ThreadJob objects are used by the ThreadPool to do the actual work that is
enqueued to the ThreadPool.
> - i think ThreadJob's ctor is broken:
> ThreadJob(ThreadPool *p)
> Subclasses of ThreadJob which call this ctor will be queued into p
> before they are actually finished construction, which means they may
> (?) begin execution before they are completely finished constructing.
You're right ... it's racy :-(
Under high load (an app that spawns hundred of Threads) the Thread class is
also racy. However i've written a new, simple, more lightwight Thread class
for the use in the next major version.
> What i want to do is be able to start N apps in my framework and keep
> track of them in some container.
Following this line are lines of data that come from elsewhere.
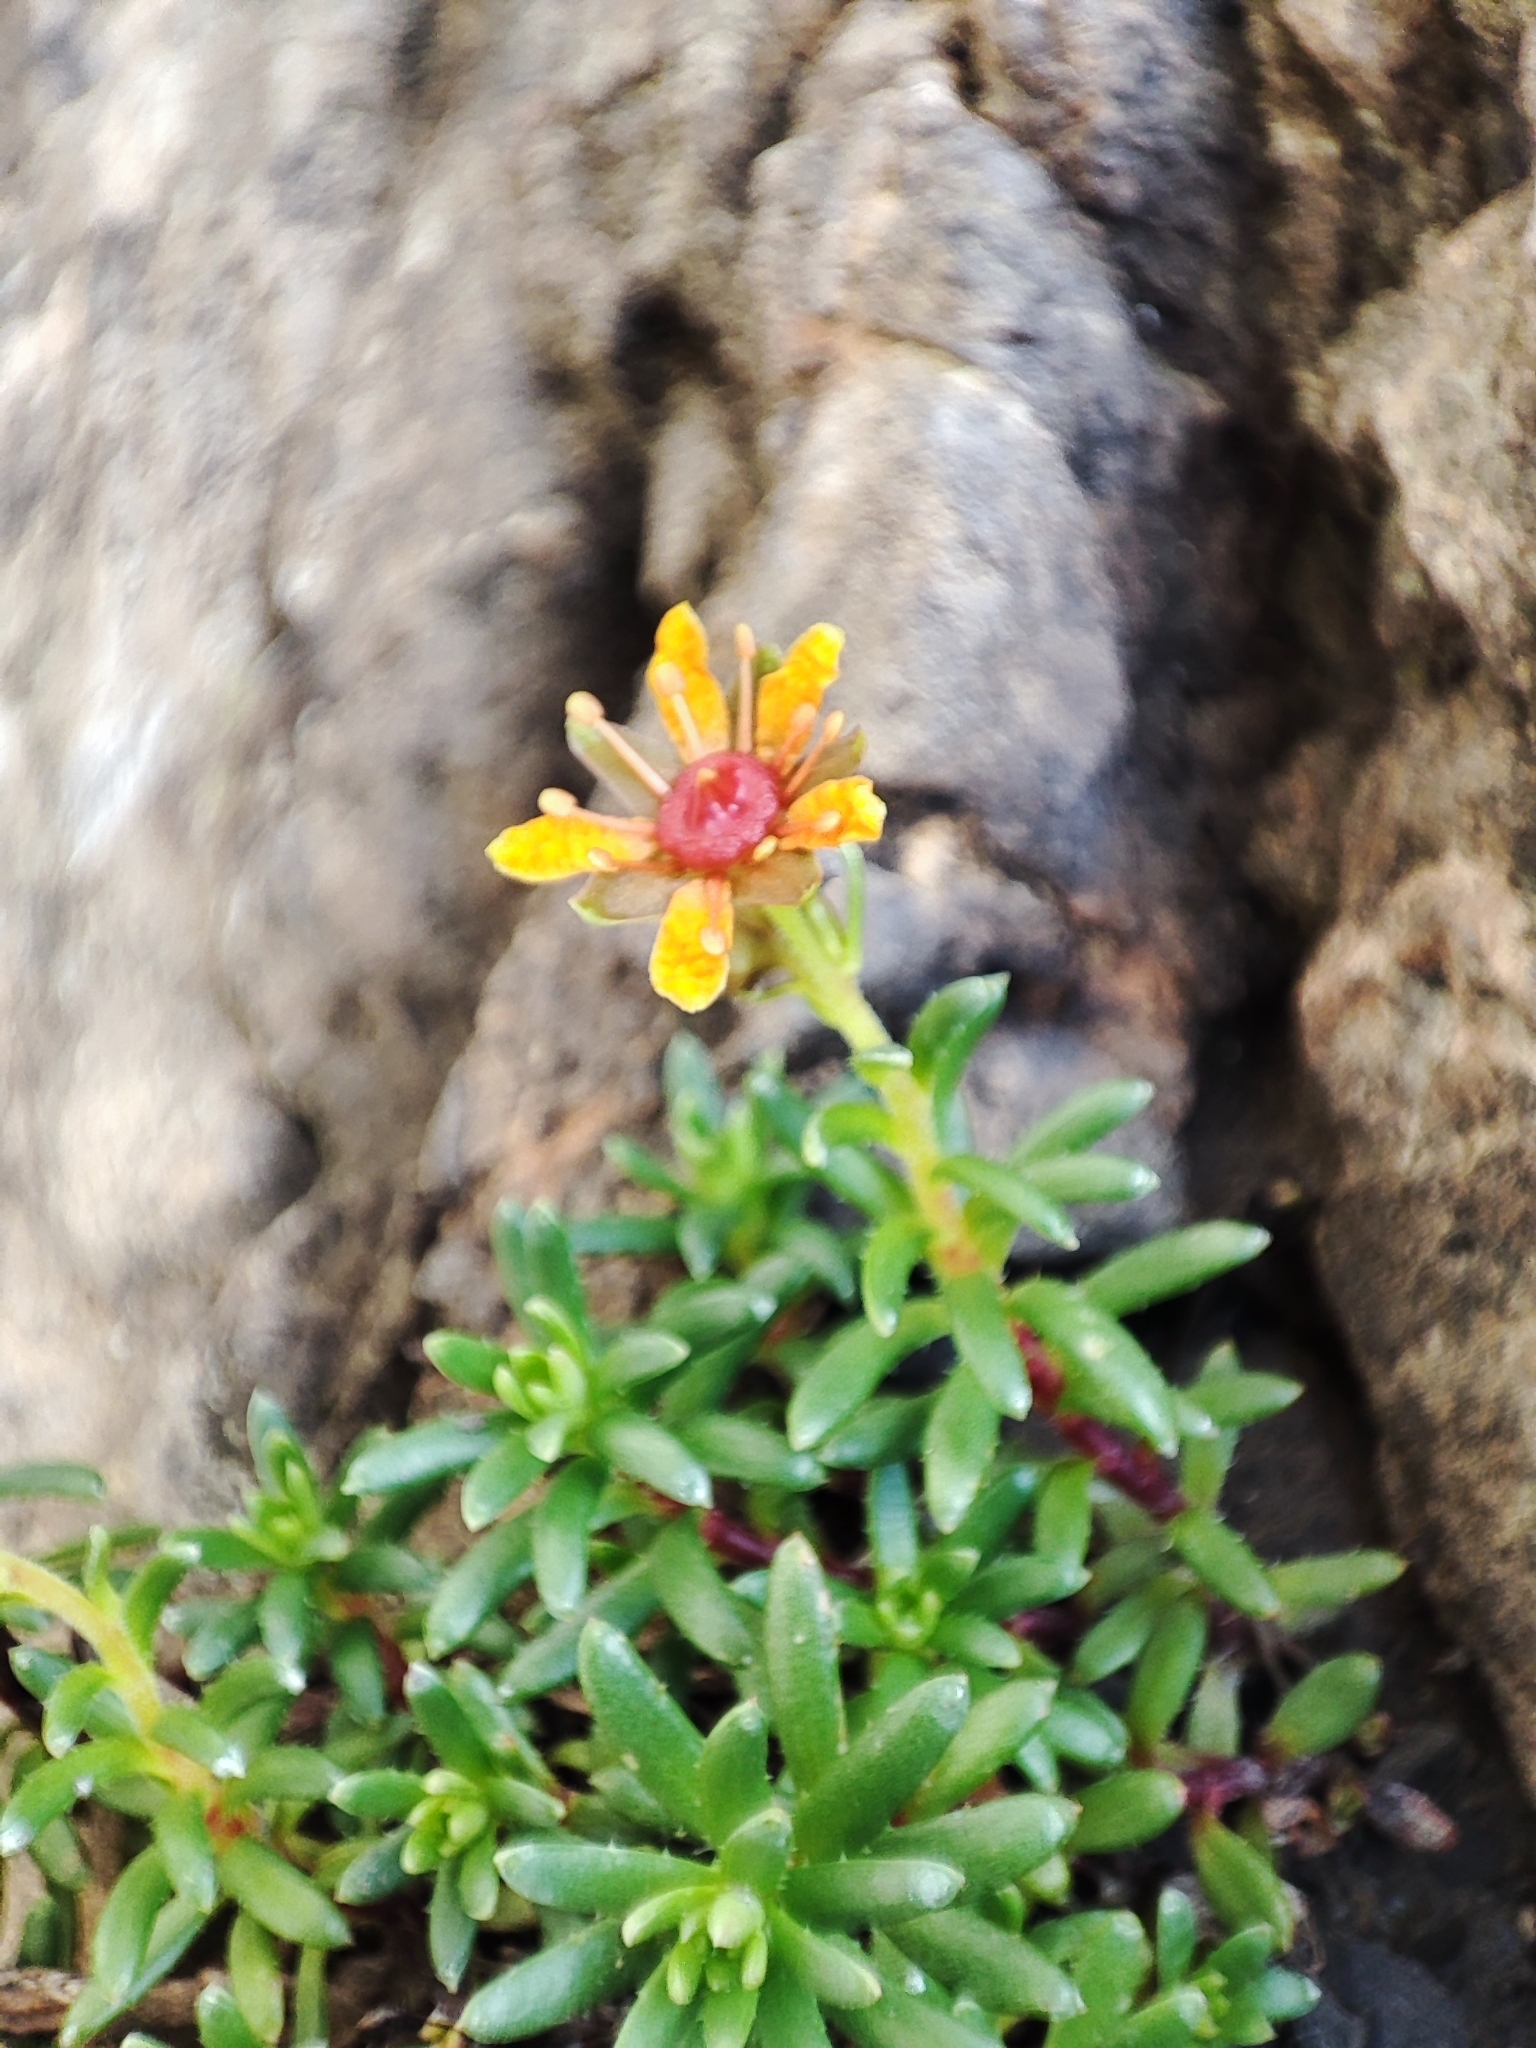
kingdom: Plantae
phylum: Tracheophyta
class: Magnoliopsida
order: Saxifragales
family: Saxifragaceae
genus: Saxifraga
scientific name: Saxifraga aizoides
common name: Yellow mountain saxifrage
When a thread dies (app is closed)
> i'll need to update my container, which i can do via Thread::final()
> (it would seems) and by locking the container.
>
>
> What i'm not clear on is whether i should use Thread or ThreadJob as a
> basis for doing this. Also, what would be the most straightforward way
> to lock a container using P's API? (i have almost no experience with
> MT, mutexes, etc.)
I would use Thread in this case.
For locking you could exclusive the access to the container by using a
CriticalSection, Mutex, RWLock or Semaphore. Which one you should use depends
on your needs.
<code>
list<String> l;
CriticalSection cs;
CriticalSection::Lock lck(cs);
l.push_back('hallo welt');
</code>
<code>
CriticalSection::Lock lck(cs);
for(list<String>::iterator i = l.begin(); i != l.end(); i++)
{
/* .. */
}
</code>
CriticalSection::Lock is a Lock guard, which locks the CriticalSection upon
construction, and releases it when destructing.
The missing of thread-safe containers are the reason why i would like to
implement Containers into P. I have some nice ideas which, when done right,
could automatically Lock the Container if you're iterating over it. Locking
is a huge overhead when not using MT, so i decided to add LockTraits to P
which will allow you to instantiate Container with and without locking.
Imagine the following:
<code>
List<String, RWLock> l;
l.push_back('hallo welt') /* acquires a WriteLock before pushing back */
for(list<String>:const_iterator i = l.begin(); i != l.end(); i++)
/* aquires a ReadLock */
{
/* .. */
}
for(list<String>:iterator i = l.begin(); i != l.end(); i++)
/* aquires a WriteLock */
{
/* .. */
}
</code>
You could also write:
List<String,Mutex> l; (uses a Mutex to do the locking)
or:
List<String> l; (which uses no locking at all)
What do you think ?
Many c++ programmers don't like the idea of own container implementations -
instead one would stick with STL ones, which are, in my opinion not powerfull
enough.
Would you like to have a copy of the experimental code ?
I could setup a temporary cvs server for it.